▶ TASK GOAL
Transcribe the entries exactly; images are not part of the copy.

▶ DATA
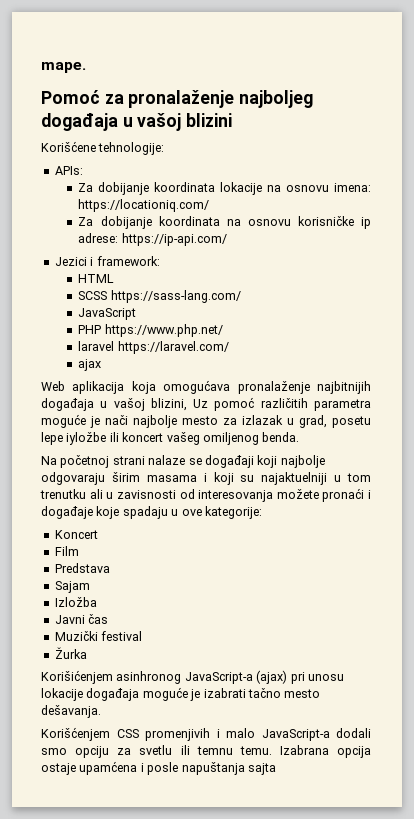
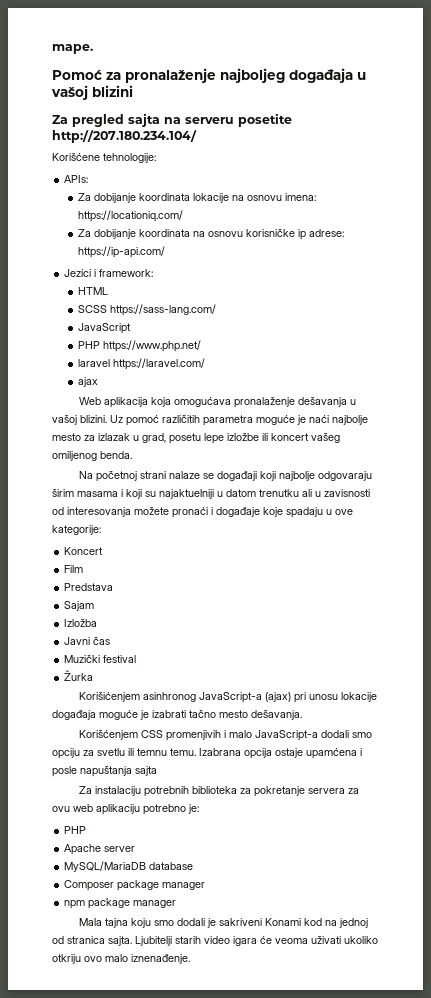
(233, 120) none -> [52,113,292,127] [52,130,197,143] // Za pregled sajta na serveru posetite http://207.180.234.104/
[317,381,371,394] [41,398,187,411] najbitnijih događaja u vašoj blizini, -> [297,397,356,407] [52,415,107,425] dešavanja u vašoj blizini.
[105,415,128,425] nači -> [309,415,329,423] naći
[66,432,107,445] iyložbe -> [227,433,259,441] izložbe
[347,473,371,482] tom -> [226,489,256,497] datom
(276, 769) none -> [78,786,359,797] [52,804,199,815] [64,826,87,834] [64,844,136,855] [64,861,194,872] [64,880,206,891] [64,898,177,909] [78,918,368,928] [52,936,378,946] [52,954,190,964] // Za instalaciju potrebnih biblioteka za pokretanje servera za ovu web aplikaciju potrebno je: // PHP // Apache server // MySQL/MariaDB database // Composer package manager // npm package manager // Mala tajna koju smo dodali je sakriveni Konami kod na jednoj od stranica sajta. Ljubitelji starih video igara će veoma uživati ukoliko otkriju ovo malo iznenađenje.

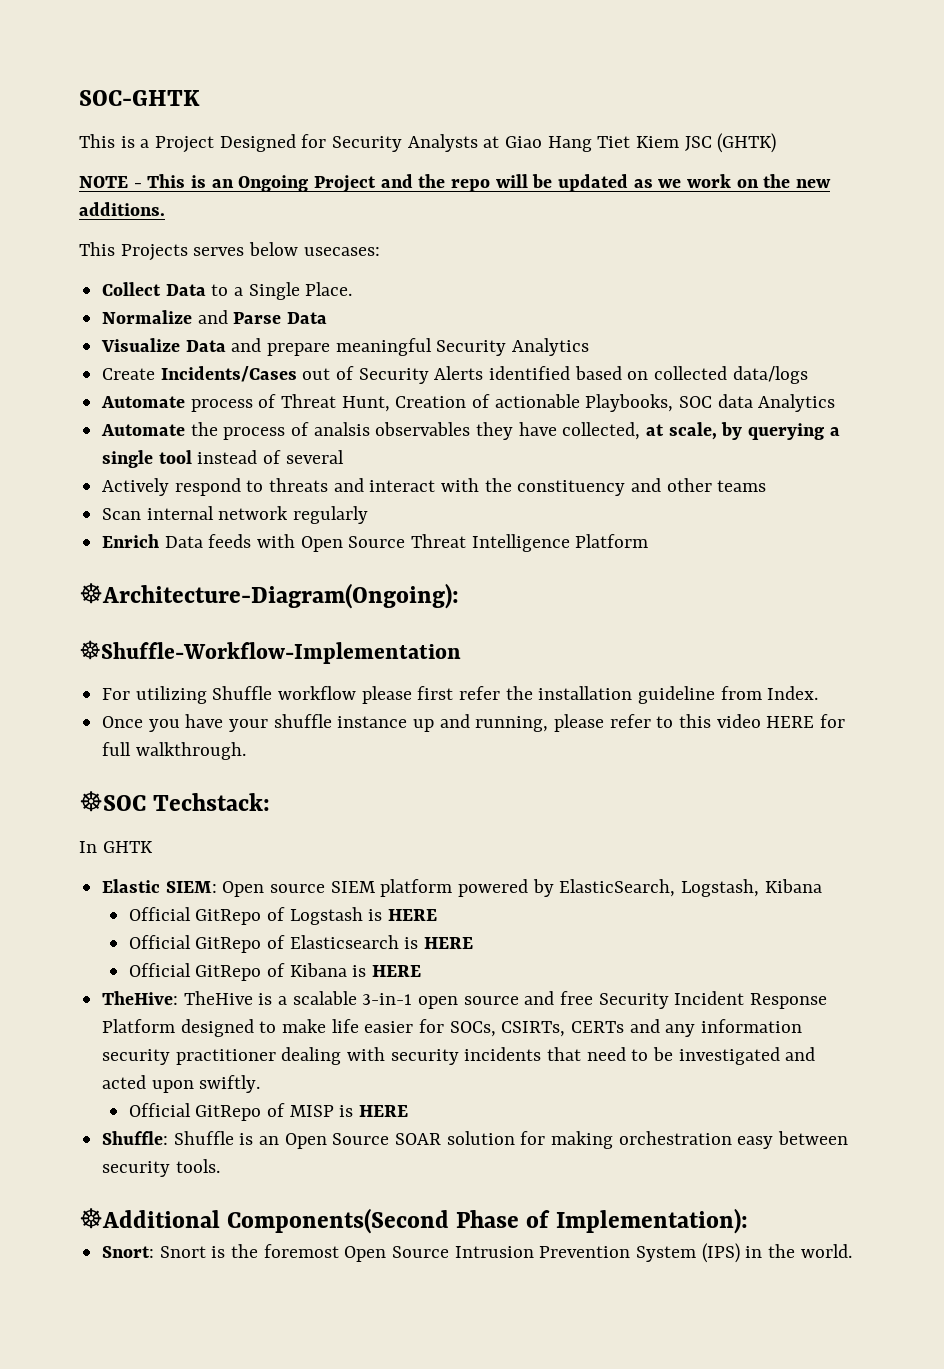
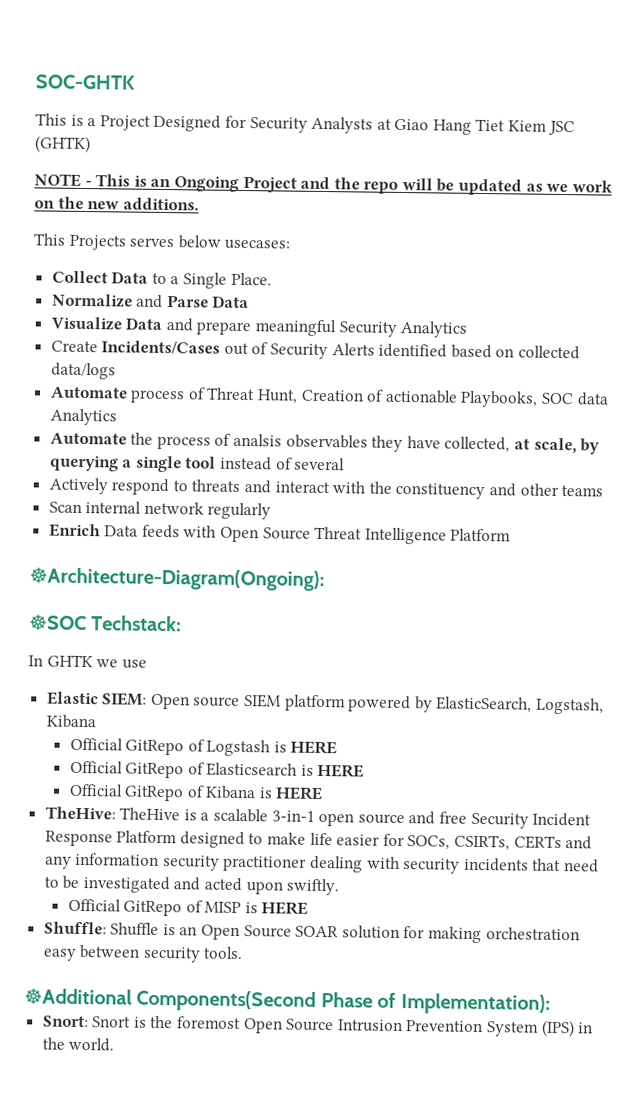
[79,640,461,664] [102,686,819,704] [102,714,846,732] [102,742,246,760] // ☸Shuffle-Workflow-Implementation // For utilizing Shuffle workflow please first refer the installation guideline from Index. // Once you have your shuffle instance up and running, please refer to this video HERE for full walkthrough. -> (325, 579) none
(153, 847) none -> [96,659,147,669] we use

▶ OUTPUT OF THE EXERCISE
(233, 120) none -> [52,113,292,127] [52,130,197,143] // Za pregled sajta na serveru posetite http://207.180.234.104/
[317,381,371,394] [41,398,187,411] najbitnijih događaja u vašoj blizini, -> [297,397,356,407] [52,415,107,425] dešavanja u vašoj blizini.
[105,415,128,425] nači -> [309,415,329,423] naći
[66,432,107,445] iyložbe -> [227,433,259,441] izložbe
[347,473,371,482] tom -> [226,489,256,497] datom
(276, 769) none -> [78,786,359,797] [52,804,199,815] [64,826,87,834] [64,844,136,855] [64,861,194,872] [64,880,206,891] [64,898,177,909] [78,918,368,928] [52,936,378,946] [52,954,190,964] // Za instalaciju potrebnih biblioteka za pokretanje servera za ovu web aplikaciju potrebno je: // PHP // Apache server // MySQL/MariaDB database // Composer package manager // npm package manager // Mala tajna koju smo dodali je sakriveni Konami kod na jednoj od stranica sajta. Ljubitelji starih video igara će veoma uživati ukoliko otkriju ovo malo iznenađenje.

[79,640,461,664] [102,686,819,704] [102,714,846,732] [102,742,246,760] // ☸Shuffle-Workflow-Implementation // For utilizing Shuffle workflow please first refer the installation guideline from Index. // Once you have your shuffle instance up and running, please refer to this video HERE for full walkthrough. -> (325, 579) none
(153, 847) none -> [96,659,147,669] we use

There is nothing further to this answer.